Es gibt jetzt ein Netzwerk von regierungsfreundlichen Meinungsmachern namens Megafon. Sie behaupten, dass sie keinen einzigen Forint an Steuergeldern erhalten; stattdessen stammen ihre enormen Ressourcen von großzügigen Sponsoren, die auf die eine oder andere Weise mit der Regierung verbunden sind. Im Mai 2024 war Megafon mit mehr als 2 Milliarden Forint (5.000.000 €) der größte ungarische Werbetreibende auf Facebook; die ungarische Regierung stand mit 679 Millionen Forint (1.700.000 €) an zweiter Stelle. Selbst die Beiträge der am wenigsten bekannten Influencer wurden mit rund 3 Millionen Forint (7500 Euro) beworben. Zum Vergleich: Das gesamte Social-Media-Budget von Élet és Irodalom beträgt 30.000 Forint (75 €).
Das erklärte Ziel von Megafon ist es, ein Gegengewicht zur liberalen Propaganda zu schaffen. Das scheint die Vorstellung der Regierung von Ausgewogenheit zu sein. Jetzt soll das Unternehmen auch noch künstliche Intelligenz erforschen. Da Experimente gezeigt haben, dass KI besser lügt als echte Menschen, können wir vermutlich bald mit künstlichen Beeinflussern rechnen.
Was die Aussichten der Kulturzeitschriften angeht, so ist das Problem dasselbe wie das der ungarischen Kultur insgesamt. Es gibt viele Talente und ein interessiertes Publikum, aber immer weniger Mittel für unabhängige Kreation und Produktion. Früher oder später könnten Blogs, Podcasts und YouTube-Videos den traditionellen Journalismus ersetzen, oder es könnte zu einer Verschmelzung der beiden kommen. Das Zeitalter des Kritikers ist vielleicht noch nicht vorbei, aber die Rolle des Kritikers ändert sich mit Sicherheit.
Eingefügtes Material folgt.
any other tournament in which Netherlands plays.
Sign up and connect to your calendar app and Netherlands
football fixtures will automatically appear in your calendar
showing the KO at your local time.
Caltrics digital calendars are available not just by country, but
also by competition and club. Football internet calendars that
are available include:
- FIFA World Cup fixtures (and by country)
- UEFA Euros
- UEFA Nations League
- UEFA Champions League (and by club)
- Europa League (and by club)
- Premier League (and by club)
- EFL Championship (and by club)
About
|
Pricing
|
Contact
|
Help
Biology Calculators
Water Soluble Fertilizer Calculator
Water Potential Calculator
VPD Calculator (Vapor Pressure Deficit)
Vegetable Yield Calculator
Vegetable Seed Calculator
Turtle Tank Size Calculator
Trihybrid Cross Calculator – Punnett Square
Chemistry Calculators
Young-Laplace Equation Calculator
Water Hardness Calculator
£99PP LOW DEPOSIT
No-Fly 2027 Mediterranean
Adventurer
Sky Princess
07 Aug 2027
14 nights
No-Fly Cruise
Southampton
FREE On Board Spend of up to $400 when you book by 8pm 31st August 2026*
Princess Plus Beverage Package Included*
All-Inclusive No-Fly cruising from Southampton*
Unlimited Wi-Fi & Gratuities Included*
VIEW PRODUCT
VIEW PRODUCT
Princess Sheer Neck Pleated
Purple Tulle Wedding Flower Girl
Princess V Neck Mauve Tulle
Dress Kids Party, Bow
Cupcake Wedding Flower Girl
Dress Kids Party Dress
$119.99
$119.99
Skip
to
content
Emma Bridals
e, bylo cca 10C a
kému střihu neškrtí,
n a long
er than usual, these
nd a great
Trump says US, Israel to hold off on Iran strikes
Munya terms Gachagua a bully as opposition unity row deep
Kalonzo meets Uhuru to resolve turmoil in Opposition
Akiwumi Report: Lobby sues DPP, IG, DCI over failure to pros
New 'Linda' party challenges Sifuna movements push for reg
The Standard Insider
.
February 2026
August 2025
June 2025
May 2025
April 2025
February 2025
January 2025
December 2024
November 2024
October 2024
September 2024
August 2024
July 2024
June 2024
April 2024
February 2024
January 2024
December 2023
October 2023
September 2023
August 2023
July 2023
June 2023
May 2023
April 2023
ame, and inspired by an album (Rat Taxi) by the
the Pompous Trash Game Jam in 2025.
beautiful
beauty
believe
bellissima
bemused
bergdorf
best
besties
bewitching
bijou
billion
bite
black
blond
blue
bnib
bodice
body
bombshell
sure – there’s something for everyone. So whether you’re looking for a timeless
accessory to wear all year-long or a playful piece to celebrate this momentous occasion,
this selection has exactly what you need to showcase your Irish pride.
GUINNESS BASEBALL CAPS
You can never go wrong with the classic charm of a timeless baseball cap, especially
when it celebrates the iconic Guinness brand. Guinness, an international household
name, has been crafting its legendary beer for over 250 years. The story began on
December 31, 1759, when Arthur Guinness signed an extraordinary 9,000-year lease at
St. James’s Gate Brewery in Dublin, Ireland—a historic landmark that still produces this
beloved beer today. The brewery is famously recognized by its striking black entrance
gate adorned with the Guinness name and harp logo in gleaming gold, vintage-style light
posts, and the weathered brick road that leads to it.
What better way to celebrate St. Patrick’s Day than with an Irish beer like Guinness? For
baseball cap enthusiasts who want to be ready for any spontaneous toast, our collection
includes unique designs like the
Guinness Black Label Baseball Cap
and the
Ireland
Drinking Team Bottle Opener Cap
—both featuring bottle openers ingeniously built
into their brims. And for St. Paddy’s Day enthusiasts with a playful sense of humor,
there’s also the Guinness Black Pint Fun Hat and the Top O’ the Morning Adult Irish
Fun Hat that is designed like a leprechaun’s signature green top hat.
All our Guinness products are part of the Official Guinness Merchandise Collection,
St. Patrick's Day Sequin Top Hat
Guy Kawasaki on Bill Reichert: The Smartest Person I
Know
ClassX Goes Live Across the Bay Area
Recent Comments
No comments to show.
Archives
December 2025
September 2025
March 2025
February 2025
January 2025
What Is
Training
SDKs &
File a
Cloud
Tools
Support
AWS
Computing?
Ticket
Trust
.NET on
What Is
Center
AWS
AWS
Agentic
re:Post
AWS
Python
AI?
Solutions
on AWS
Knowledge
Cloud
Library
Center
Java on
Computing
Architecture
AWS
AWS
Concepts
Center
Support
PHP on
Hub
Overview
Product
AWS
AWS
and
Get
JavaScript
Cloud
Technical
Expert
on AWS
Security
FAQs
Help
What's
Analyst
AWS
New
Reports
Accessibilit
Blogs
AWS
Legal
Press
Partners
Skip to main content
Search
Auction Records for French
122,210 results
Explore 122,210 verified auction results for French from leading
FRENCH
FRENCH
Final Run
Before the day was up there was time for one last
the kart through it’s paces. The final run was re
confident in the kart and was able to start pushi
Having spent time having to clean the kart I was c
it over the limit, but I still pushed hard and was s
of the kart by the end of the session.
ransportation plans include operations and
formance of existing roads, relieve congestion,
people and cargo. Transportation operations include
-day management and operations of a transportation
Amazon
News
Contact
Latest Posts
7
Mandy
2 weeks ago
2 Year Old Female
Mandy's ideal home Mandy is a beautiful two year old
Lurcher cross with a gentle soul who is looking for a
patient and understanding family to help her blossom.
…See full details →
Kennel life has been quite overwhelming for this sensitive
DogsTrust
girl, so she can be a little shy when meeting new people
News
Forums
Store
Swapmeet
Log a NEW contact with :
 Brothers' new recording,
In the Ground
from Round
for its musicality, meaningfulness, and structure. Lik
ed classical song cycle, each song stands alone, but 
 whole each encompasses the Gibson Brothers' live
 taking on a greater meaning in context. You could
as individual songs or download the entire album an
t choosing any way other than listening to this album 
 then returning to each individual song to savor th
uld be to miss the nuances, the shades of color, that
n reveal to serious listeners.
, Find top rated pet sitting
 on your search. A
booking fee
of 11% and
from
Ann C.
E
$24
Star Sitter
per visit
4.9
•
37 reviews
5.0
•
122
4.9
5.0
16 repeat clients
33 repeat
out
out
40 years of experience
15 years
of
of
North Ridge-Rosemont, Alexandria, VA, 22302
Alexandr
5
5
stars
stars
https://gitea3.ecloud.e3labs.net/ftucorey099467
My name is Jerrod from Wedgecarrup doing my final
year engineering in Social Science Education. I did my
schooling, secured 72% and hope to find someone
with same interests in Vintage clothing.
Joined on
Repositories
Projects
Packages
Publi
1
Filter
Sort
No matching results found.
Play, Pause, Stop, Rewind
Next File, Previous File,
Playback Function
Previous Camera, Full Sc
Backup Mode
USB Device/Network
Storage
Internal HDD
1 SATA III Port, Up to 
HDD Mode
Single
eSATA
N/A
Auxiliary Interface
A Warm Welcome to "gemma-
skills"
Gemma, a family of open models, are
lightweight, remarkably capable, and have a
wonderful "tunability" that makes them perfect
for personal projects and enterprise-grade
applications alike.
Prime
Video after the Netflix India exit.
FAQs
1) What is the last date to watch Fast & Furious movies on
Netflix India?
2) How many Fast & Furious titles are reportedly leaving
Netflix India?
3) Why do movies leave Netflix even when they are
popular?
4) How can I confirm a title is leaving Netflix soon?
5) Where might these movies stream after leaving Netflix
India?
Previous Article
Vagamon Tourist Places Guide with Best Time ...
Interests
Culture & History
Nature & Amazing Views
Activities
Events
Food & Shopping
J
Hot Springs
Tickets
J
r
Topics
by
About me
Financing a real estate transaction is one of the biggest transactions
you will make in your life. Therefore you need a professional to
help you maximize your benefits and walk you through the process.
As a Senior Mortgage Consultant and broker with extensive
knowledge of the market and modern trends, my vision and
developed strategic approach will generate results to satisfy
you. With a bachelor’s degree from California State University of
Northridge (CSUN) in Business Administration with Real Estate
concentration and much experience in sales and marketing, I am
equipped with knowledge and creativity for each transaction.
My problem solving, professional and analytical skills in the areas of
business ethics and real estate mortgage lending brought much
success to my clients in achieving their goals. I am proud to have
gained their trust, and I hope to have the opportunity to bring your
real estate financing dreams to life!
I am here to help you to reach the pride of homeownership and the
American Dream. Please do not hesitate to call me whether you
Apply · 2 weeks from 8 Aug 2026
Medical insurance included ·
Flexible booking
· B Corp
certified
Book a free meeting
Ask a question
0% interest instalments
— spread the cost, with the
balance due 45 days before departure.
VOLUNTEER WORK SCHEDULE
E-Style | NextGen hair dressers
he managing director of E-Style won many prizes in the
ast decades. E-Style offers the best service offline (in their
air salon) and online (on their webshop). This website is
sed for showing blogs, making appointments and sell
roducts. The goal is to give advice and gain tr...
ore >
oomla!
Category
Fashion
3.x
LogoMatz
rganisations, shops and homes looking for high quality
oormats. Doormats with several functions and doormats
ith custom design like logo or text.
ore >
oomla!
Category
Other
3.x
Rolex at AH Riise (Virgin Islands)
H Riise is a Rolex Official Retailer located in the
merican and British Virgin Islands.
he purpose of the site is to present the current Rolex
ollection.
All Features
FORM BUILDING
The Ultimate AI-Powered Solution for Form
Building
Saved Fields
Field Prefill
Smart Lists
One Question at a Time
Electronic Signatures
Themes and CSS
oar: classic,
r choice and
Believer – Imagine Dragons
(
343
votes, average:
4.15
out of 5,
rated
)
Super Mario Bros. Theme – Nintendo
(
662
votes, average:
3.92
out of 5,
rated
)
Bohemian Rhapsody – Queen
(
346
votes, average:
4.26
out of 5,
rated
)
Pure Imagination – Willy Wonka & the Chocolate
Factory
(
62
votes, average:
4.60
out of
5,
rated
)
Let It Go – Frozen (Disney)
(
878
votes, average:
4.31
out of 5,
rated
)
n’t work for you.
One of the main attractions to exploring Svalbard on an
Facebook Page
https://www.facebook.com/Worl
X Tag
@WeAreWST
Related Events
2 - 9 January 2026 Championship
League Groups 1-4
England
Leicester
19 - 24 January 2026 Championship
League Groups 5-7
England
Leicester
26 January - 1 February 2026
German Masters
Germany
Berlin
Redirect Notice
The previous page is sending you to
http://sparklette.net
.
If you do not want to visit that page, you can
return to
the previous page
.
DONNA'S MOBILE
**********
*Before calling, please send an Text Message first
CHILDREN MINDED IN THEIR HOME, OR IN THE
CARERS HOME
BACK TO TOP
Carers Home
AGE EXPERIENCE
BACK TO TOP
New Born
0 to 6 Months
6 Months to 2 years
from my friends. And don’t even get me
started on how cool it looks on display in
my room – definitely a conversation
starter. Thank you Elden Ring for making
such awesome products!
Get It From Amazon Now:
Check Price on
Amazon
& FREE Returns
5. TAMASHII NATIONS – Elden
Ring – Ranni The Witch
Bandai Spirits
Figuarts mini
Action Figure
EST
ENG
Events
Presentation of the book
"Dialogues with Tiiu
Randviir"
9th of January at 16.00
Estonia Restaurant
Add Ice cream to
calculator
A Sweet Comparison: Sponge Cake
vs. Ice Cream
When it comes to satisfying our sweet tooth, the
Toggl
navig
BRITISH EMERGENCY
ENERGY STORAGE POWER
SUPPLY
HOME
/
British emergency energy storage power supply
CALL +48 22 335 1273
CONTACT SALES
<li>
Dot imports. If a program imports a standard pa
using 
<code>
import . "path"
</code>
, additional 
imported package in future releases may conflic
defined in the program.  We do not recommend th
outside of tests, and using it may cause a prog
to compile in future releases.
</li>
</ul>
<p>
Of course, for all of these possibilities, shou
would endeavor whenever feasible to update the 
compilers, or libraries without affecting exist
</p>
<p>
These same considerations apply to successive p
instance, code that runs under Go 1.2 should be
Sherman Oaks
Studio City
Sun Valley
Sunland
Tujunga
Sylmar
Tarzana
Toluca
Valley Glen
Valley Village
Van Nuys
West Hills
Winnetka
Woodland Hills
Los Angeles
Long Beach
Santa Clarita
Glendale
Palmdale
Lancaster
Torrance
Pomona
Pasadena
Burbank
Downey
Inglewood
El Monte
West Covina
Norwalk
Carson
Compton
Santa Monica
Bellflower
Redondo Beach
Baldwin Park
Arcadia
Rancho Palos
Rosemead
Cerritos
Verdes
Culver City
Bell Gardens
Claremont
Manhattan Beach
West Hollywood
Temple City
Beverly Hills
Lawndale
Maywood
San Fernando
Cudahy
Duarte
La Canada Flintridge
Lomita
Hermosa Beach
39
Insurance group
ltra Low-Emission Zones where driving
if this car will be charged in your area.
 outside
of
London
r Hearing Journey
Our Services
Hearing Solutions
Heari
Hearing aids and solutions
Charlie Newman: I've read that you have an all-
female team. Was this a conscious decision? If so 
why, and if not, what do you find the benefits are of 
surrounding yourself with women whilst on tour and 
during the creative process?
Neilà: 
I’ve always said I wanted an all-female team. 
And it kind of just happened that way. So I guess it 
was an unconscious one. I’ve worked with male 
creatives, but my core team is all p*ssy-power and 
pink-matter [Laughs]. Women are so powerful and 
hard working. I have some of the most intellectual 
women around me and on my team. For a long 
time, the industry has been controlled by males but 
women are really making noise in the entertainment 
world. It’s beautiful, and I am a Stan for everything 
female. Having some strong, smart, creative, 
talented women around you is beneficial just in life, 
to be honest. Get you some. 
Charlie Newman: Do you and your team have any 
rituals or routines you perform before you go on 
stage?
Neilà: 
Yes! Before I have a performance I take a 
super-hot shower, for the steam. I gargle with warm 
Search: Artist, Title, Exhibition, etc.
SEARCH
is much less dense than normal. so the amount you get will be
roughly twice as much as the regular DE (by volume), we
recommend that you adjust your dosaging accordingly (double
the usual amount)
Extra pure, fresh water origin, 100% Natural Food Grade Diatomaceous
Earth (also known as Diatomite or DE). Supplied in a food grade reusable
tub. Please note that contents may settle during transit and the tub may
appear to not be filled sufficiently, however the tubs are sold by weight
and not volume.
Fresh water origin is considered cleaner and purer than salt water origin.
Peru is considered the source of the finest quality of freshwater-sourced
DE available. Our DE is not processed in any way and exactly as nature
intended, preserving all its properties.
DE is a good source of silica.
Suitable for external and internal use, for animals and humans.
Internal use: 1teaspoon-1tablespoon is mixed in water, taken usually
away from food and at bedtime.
Und so gehen wir bei Élet és Irodalom mit der Zeit. Gemeinsam mit der Írók Boltja (“Buchhandlung der Schriftsteller”, ein beliebter Treffpunkt in Budapest) produzieren wir das monatliche ÉS-Quartett, in dem vier Literaturkritiker wichtige neue Bücher besprechen und bewerten (auf einer Skala von 1-10). Die Videos können auf YouTube angesehen werden, und die bearbeiteten Mitschriften werden in der Zeitschrift veröffentlicht. Das ist ein ziemlicher Erfolg.